Study reported in Cerebral Cortex found that Neuregulin-1 heightens the otherwise weak signal.
A group of researchers working with mice have found that the chemical Neuregulin-1 boosts the strength of the brain electrical pattern associated with learning and memory in the patients with schizophrenia.
The team studied electrical patterns known as gamma oscillations. “With schizophrenia, the gamma oscillations are fainter,” explains Andres Buonanno, Ph.D., of the NIH’s Eunice Kennedy Shriver National Institute of Child Health and Human Development. The group worked with brain sections from the hippocampus.
First the scientists chemically stimulated the brain sections, to jump start the generation of gamma oscillations. Next they exposed the sections to Neuregulin-1. At that point the electrical signals became much stronger.
Further tests confirmed the role of Neuregulin-1 in boosting gamma oscillations. The investigators soaked the hippocampus sections in a drug that blocks ERB4, the receptor to which Neuregulin-1 binds. When the researchers added Neuregulin-1, the hippocampus sections did not show an increase in gamma oscillations.
Similarly, the researchers then added Neuregulin-1 to hippocampus sections of mice that were genetically incapable of producing the ERB4 receptor. Once again the animals’ brains failed to show any increase in gamma oscillations.
The researchers chose to study Neuregulin-1 and ERB4 because earlier studies had shown that people with schizophrenia often have alterations in the genes that contain the information needed to make these substances.
“For the first time, we were able to show that Neuregulin-1, which has been genetically implicated in schizophrenia, affects a brain activity that appears to be altered in schizophrenia,” Dr. Buonanno said.

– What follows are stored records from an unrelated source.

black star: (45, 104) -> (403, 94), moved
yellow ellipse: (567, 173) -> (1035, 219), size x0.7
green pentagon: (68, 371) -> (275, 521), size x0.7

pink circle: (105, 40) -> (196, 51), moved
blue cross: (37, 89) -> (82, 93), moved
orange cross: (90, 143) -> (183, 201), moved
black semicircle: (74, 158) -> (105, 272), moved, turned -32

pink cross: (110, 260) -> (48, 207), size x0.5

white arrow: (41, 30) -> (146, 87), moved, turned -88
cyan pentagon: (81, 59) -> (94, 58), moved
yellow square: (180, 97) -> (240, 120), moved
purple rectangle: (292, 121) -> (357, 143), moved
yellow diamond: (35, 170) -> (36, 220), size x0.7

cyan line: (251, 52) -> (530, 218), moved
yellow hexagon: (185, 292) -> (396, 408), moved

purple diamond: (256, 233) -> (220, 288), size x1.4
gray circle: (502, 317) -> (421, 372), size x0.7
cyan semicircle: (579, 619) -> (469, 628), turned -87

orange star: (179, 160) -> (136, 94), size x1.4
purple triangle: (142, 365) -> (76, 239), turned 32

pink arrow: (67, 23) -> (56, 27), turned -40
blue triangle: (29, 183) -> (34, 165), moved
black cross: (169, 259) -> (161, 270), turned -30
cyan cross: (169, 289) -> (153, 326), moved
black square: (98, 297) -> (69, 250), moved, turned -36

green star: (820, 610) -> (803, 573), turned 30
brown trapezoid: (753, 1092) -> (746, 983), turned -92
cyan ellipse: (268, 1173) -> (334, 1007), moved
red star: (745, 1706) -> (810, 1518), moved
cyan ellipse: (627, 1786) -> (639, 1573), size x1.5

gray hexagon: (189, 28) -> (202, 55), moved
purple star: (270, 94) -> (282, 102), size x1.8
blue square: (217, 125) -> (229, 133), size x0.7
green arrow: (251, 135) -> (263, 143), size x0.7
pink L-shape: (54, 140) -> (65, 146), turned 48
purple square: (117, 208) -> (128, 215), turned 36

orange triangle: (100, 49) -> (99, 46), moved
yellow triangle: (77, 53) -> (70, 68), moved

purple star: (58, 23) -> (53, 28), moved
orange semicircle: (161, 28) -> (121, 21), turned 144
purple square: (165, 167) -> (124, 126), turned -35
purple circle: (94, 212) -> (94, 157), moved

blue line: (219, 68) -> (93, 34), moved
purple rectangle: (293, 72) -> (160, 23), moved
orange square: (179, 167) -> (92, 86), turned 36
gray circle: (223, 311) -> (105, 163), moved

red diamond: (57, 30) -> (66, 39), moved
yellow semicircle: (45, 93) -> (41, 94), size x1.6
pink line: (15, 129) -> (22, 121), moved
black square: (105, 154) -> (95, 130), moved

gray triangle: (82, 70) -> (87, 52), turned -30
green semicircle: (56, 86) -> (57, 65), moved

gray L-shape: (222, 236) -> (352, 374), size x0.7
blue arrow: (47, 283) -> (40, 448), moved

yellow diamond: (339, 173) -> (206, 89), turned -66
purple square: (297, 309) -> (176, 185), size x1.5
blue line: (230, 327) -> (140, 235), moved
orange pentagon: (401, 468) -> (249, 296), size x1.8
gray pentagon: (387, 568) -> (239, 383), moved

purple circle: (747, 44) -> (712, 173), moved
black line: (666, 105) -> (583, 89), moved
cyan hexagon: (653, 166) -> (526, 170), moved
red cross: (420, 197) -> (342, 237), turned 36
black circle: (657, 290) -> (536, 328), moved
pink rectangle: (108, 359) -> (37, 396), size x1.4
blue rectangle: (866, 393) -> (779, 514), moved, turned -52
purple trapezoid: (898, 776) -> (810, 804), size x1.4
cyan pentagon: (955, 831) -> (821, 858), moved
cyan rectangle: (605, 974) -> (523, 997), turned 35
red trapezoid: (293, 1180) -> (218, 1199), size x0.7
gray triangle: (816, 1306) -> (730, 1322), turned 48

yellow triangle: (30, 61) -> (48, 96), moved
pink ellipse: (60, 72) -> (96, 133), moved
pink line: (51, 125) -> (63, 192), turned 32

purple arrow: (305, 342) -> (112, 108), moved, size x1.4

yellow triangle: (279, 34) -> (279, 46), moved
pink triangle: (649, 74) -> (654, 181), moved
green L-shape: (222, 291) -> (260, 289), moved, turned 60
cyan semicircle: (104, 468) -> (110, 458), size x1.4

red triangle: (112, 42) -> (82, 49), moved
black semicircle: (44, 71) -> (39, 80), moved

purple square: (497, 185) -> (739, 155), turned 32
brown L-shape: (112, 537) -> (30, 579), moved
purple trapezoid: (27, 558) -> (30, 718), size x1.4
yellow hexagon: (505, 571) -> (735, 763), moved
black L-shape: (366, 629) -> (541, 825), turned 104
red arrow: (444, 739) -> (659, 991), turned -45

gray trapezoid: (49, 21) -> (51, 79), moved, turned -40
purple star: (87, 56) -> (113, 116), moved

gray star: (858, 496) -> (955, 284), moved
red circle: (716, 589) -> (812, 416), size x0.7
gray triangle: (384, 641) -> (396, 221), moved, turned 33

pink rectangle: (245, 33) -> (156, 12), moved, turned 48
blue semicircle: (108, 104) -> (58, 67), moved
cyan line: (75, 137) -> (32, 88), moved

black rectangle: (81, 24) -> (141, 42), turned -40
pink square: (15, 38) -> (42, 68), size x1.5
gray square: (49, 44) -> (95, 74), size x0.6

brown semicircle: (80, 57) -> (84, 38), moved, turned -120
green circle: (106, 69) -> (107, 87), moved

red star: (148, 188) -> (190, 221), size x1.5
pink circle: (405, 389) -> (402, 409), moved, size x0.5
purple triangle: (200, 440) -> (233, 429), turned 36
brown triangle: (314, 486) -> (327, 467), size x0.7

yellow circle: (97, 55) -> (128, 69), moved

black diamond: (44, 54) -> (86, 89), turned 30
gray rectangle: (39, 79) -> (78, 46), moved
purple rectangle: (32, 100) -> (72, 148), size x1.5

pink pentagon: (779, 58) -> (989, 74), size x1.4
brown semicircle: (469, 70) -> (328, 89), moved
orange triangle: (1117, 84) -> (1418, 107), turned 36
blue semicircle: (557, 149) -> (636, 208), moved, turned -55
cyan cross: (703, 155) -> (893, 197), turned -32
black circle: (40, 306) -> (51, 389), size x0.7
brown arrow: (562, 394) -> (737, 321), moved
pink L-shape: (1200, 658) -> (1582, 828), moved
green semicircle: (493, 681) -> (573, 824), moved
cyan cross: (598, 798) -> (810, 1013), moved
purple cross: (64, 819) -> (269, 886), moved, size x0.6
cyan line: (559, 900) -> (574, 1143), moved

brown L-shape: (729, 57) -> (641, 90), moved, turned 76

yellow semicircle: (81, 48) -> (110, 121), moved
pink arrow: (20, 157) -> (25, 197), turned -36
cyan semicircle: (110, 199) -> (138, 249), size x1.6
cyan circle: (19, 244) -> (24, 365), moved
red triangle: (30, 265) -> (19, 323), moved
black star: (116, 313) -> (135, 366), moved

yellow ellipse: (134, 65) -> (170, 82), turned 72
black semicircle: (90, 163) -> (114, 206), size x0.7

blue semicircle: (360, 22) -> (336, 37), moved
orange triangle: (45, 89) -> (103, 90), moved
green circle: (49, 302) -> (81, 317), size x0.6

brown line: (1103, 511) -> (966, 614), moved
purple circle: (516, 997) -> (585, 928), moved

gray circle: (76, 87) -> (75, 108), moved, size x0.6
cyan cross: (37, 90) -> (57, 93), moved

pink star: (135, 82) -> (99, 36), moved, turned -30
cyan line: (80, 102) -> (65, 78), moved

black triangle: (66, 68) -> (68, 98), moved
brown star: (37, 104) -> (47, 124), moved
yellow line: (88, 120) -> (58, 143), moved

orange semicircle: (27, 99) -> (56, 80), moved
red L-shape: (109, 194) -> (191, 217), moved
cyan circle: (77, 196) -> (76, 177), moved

In addition, the researchers found that ERB4 receptors were abundant on parvalbumin-expressing neurons. Studies performed at autopsy have found that people with schizophrenia have fewer parvalbumin-expressing neurons than do people who do not have schizophrenia. In their study, Dr. Buonanno and his colleagues reported that the mice that were genetically incapable of producing the ERB4 receptor also have fewer parvalbumin-expressing neurons than genetically normal mice.
Besides NIH scientists, Andre Fisahn, Ph.D., of the Karolinska Institute also took part in this study. The findings appear online in the journal Cerebral Cortex.